» Problem to solve:
Only the records, exactly as written, belong in the answer; pictures do not.

[Collected data]
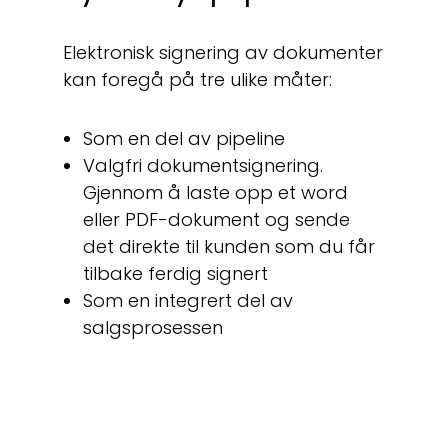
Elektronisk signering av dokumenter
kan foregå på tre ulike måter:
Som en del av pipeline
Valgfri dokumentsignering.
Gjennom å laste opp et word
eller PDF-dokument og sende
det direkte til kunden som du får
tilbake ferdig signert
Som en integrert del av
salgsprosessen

» Your solution:
Elektronisk signering av dokumenter
kan foregå på tre ulike måter:
Som en del av pipeline
Valgfri dokumentsignering.
Gjennom å laste opp et word
eller PDF-dokument og sende
det direkte til kunden som du får
tilbake ferdig signert
Som en integrert del av
salgsprosessen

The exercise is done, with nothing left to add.